TRY IT: Once the line with "- smartphone [241,117,306,136]" is found in the entries below, repeat it and each following line exactly, up to and including the line with "potted succulent [847,540,890,588]". Add no other lines.

RECORDS:
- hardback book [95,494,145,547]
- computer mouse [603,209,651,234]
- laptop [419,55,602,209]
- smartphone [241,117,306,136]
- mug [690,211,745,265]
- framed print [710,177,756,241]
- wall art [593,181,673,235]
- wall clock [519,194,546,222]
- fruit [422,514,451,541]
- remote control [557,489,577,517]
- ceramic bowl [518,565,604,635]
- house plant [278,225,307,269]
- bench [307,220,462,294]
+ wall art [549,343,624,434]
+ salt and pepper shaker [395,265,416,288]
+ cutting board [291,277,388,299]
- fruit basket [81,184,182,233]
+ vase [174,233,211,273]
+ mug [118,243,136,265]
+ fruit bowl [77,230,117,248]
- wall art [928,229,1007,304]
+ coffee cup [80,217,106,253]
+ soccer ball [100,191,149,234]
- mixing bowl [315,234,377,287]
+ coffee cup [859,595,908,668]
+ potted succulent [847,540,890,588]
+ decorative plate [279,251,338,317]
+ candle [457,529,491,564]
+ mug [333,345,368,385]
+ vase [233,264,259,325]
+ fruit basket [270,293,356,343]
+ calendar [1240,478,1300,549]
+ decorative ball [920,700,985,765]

ANSWER FOR THIS EXERCISE:
- smartphone [241,117,306,136]
- mug [690,211,745,265]
- framed print [710,177,756,241]
- wall art [593,181,673,235]
- wall clock [519,194,546,222]
- fruit [422,514,451,541]
- remote control [557,489,577,517]
- ceramic bowl [518,565,604,635]
- house plant [278,225,307,269]
- bench [307,220,462,294]
+ wall art [549,343,624,434]
+ salt and pepper shaker [395,265,416,288]
+ cutting board [291,277,388,299]
- fruit basket [81,184,182,233]
+ vase [174,233,211,273]
+ mug [118,243,136,265]
+ fruit bowl [77,230,117,248]
- wall art [928,229,1007,304]
+ coffee cup [80,217,106,253]
+ soccer ball [100,191,149,234]
- mixing bowl [315,234,377,287]
+ coffee cup [859,595,908,668]
+ potted succulent [847,540,890,588]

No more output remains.